The Boys' & Girls' Clubs Association of Hong Kong
14 JANUARY, 2022

Featured story.From language barrier to community integration

With courage, Aysha takes small steps to overcome language barriers

12-year-old Aysha is a Hong Kong born-and-bred of Pakistani descent. Same as most ethnic minority students, Aysha faces obstacles and challenges due to language differences.

Transferring to another primary school was a positive change for Aysha, as the new school offered Chinese Language courses that better suited her level. This did not only relieve her from the pressure of study, Aysha even became top in her grade in the language, enabling her to get into a Band 1 secondary school.

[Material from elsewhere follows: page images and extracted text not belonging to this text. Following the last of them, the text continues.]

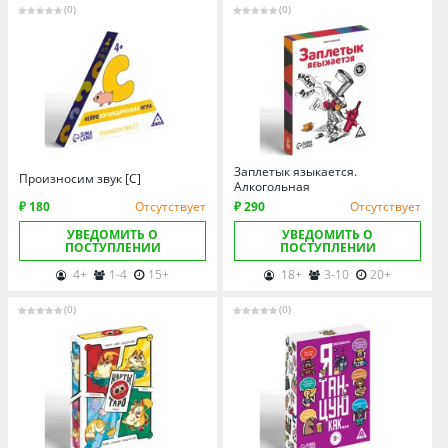
(0)
(0)
Заплетык языкается.
Произносим звук [С]
Алкогольная
₽ 180
Отсутствует
₽ 290
Отсутствует
УВЕДОМИТЬ О
УВЕДОМИТЬ О
ПОСТУПЛЕНИИ
ПОСТУПЛЕНИИ
4+
1-4
15+
18+
3-10
20+
(0)
(0)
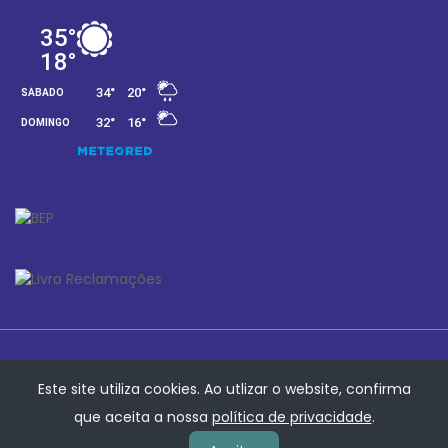
Este site utiliza cookies. Ao utlizar o website, confirma
que aceita a nossa
política de privacidade
.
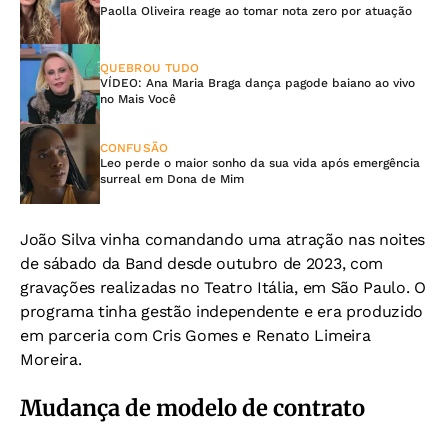
Paolla Oliveira reage ao tomar nota zero por atuação
QUEBROU TUDO
VÍDEO: Ana Maria Braga dança pagode baiano ao vivo
no Mais Você
CONFUSÃO
Leo perde o maior sonho da sua vida após emergência
surreal em Dona de Mim
João Silva vinha comandando uma atração nas noites
de sábado da Band desde outubro de 2023, com
gravações realizadas no Teatro Itália, em São Paulo. O
programa tinha gestão independente e era produzido
em parceria com Cris Gomes e Renato Limeira
Moreira.
Mudança de modelo de contrato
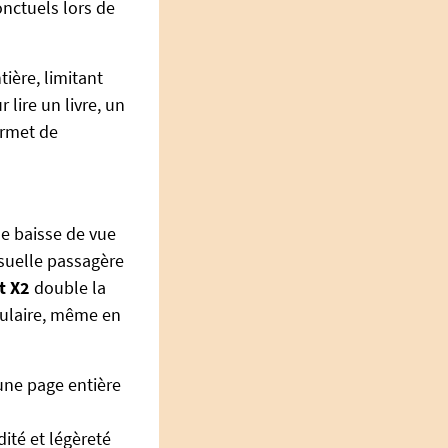
onctuels lors de
ière, limitant
 lire un livre, un
ermet de
ne baisse de vue
isuelle passagère
t X2
double la
oculaire, même en
une page entière
dité et légèreté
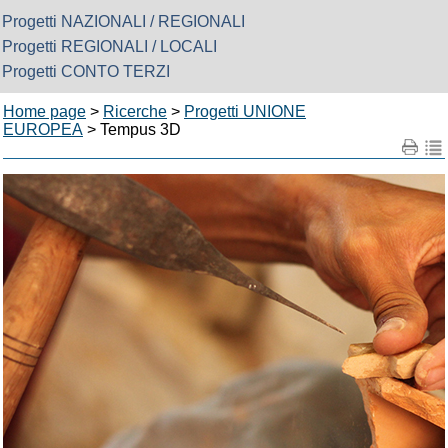
Progetti NAZIONALI / REGIONALI
Progetti REGIONALI / LOCALI
Progetti CONTO TERZI
Home page
>
Ricerche
>
Progetti UNIONE
EUROPEA
> Tempus 3D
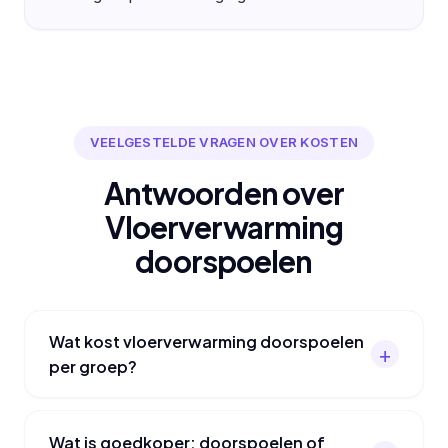
VEELGESTELDE VRAGEN OVER KOSTEN
Antwoorden over
Vloerverwarming
doorspoelen
Wat kost vloerverwarming doorspoelen
per groep?
Wat is goedkoper: doorspoelen of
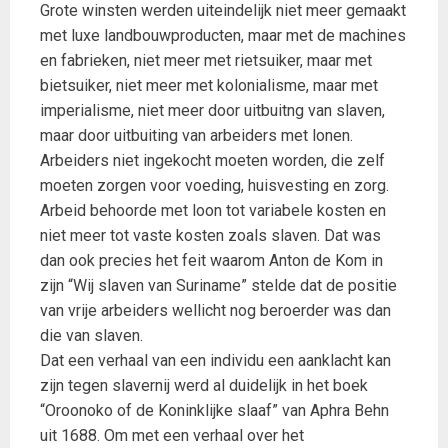
Grote winsten werden uiteindelijk niet meer gemaakt
met luxe landbouwproducten, maar met de machines
en fabrieken, niet meer met rietsuiker, maar met
bietsuiker, niet meer met kolonialisme, maar met
imperialisme, niet meer door uitbuitng van slaven,
maar door uitbuiting van arbeiders met lonen.
Arbeiders niet ingekocht moeten worden, die zelf
moeten zorgen voor voeding, huisvesting en zorg.
Arbeid behoorde met loon tot variabele kosten en
niet meer tot vaste kosten zoals slaven. Dat was
dan ook precies het feit waarom Anton de Kom in
zijn “Wij slaven van Suriname” stelde dat de positie
van vrije arbeiders wellicht nog beroerder was dan
die van slaven.
Dat een verhaal van een individu een aanklacht kan
zijn tegen slavernij werd al duidelijk in het boek
“Oroonoko of de Koninklijke slaaf” van Aphra Behn
uit 1688. Om met een verhaal over het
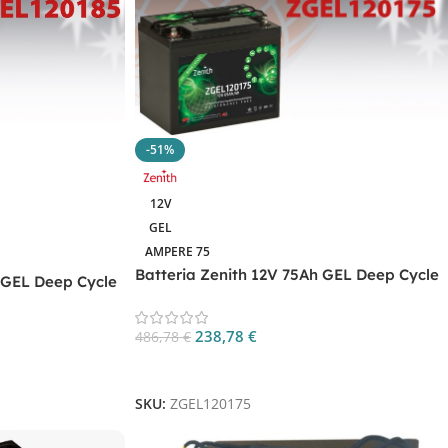
-51%
12V
GEL
AMPERE 75
Batteria Zenith 12V 75Ah GEL Deep Cycle
 GEL Deep Cycle
ZGEL120175
238,78
€
486,78
€
Aggiungi Al Carrello
SKU:
ZGEL120175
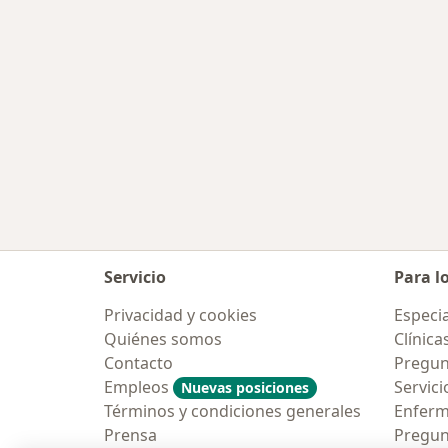
Servicio
Para l
Privacidad y cookies
Especia
Quiénes somos
Clínica
Contacto
Pregun
Empleos
Servici
Nuevas posiciones
Términos y condiciones generales
Enfer
Prensa
Pregun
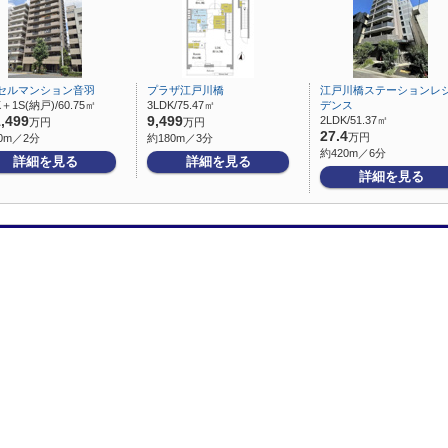
セルマンション音羽
プラザ江戸川橋
江戸川橋ステーションレ
K＋1S(納戸)/60.75㎡
3LDK/75.47㎡
デンス
1,499
9,499
2LDK/51.37㎡
万円
万円
27.4
万円
0m／2分
約180m／3分
約420m／6分
詳細を見る
詳細を見る
詳細を見る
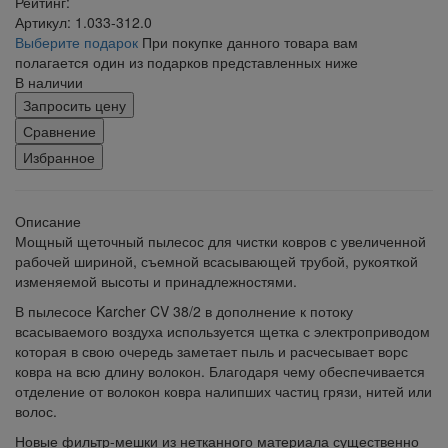
Рейтинг:
Артикул: 1.033-312.0
Выберите подарок
При покупке данного товара вам
полагается один из подарков представленных ниже
В наличии
Запросить цену
Сравнение
Избранное
Описание
Мощный щеточный пылесос для чистки ковров с увеличенной
рабочей шириной, съемной всасывающей трубой, рукояткой
изменяемой высоты и принадлежностями.
В пылесосе Karcher CV 38/2 в дополнение к потоку
всасываемого воздуха используется щетка с электроприводом
которая в свою очередь заметает пыль и расчесывает ворс
ковра на всю длину волокон. Благодаря чему обеспечивается
отделение от волокон ковра налипших частиц грязи, нитей или
волос.
Новые фильтр-мешки из нетканного материала существенно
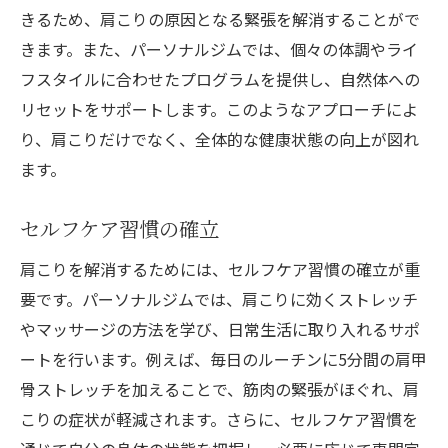
きるため、肩こりの原因となる緊張を解消することがで
きます。また、パーソナルジムでは、個々の体調やライ
フスタイルに合わせたプログラムを提供し、自然体への
リセットをサポートします。このようなアプローチによ
り、肩こりだけでなく、全体的な健康状態の向上が図れ
ます。
セルフケア習慣の確立
肩こりを解消するためには、セルフケア習慣の確立が重
要です。パーソナルジムでは、肩こりに効くストレッチ
やマッサージの方法を学び、日常生活に取り入れるサポ
ートを行います。例えば、毎日のルーチンに5分間の肩甲
骨ストレッチを加えることで、筋肉の緊張がほぐれ、肩
こりの症状が軽減されます。さらに、セルフケア習慣を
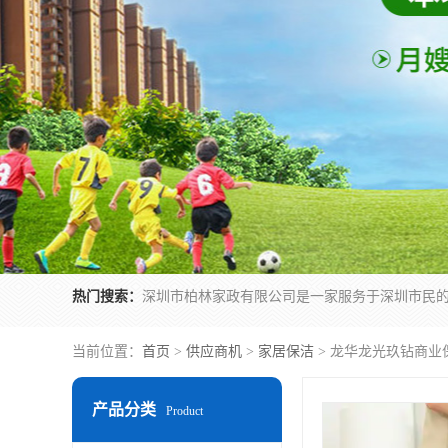
热门搜索：
当前位置：
首页
>
供应商机
>
家居保洁
> 龙华龙光玖钻商业
产品分类
Product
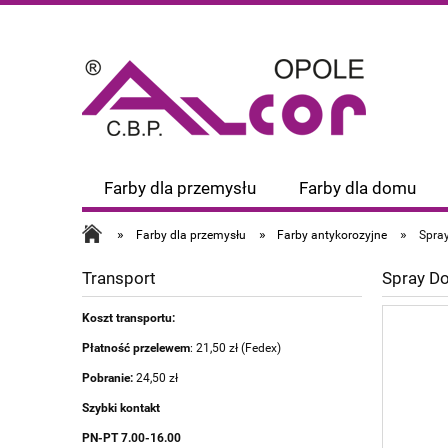
Farby dla przemysłu
Farby dla domu
»
»
»
Farby dla przemysłu
Farby antykorozyjne
Spra
Transport
Spray Do
Koszt transportu:
Płatność przelewem
: 21,50 zł (Fedex)
Pobranie:
24,50 zł
Szybki kontakt
PN-PT 7.00-16.00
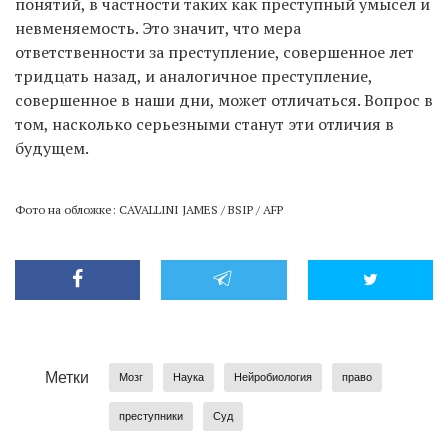
понятий, в частности таких как преступный умысел и
невменяемость. Это значит, что мера
ответственности за преступление, совершенное лет
тридцать назад, и аналогичное преступление,
совершенное в наши дни, может отличаться. Вопрос в
том, насколько серьезными станут эти отличия в
будущем.
Фото на обложке: CAVALLINI JAMES / BSIP / AFP
Метки
Мозг
Наука
Нейробиология
право
преступники
Суд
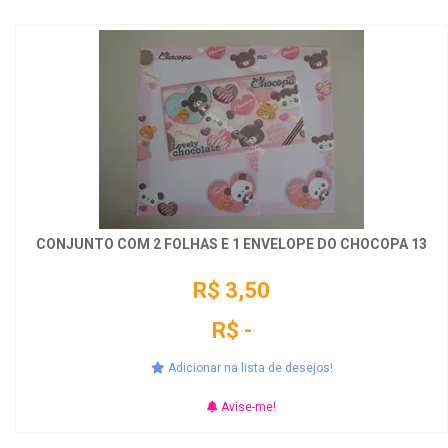
CONJUNTO COM 2 FOLHAS E 1 ENVELOPE DO CHOCOPA 13
R$ 3,50
R$ -
Adicionar na lista de desejos!
Avise-me!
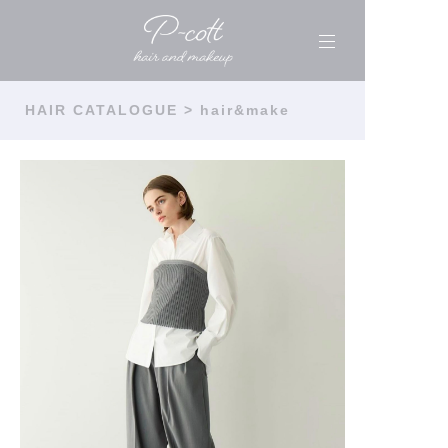
HAIR CATALOGUE
> hair&make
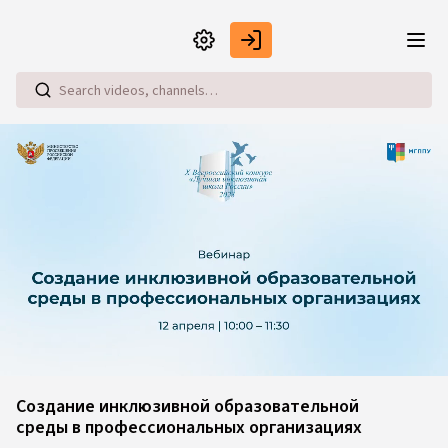
Skip to main content
Loaded
:
0.36%
Создание инклюзивной образовательной
среды в профессиональных организациях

Aysha finds writing and speaking the most difficult in learning the Chinese language, and the most direct solution is to write and speak more – don’t shy away from trying

If I could make it, you could make it as well. Aysha, member of Jockey Club South Kwai Chung Children & Youth Integrated Services Centre

Active participation in local communities to facilitate cultural exchange

Aysha actively participates in various kinds of voluntary work including flag selling, cleaning beaches and visiting elderly homes. Among all, she particularly enjoys community activities that promote the Pakistani culture, such as teaching local children how to make authentic Pakistani samosas at Jockey Club South Kwai Chung Children & Youth Integrated Services Centre, and making traditional Pakistani doll costumes. She hopes that these activities would help deepen their understanding of her food and clothing cultures.

Aysha finds all kinds of community services unforgettable experiences for her to know the local culture better, and to learn Chinese. On another hand, she is glad to see that local children can get to understand more about the Pakistani culture via exchange activities.

Try to understand before judging, don’t believe in stereotypes

As an ethnic minority, Aysha experienced discrimination both verbally and behaviourally. She hopes society would not think all ethnic minorities were “bad people” just because some of them did not behave well, thus not willing to understand their culture or welcome them in local communities.

Cheers to peers: proactively learn Chinese and integrate with local communities

“If I could make it, you could make it as well.” Aysha encourages her ethnic minority peers not to give up, instead spend more time to learn, then one day they will be able to speak the language and integrate into local communities. At last, she adds that she will continue to participate in different voluntary activities, contributing to the community while boosting her confidence.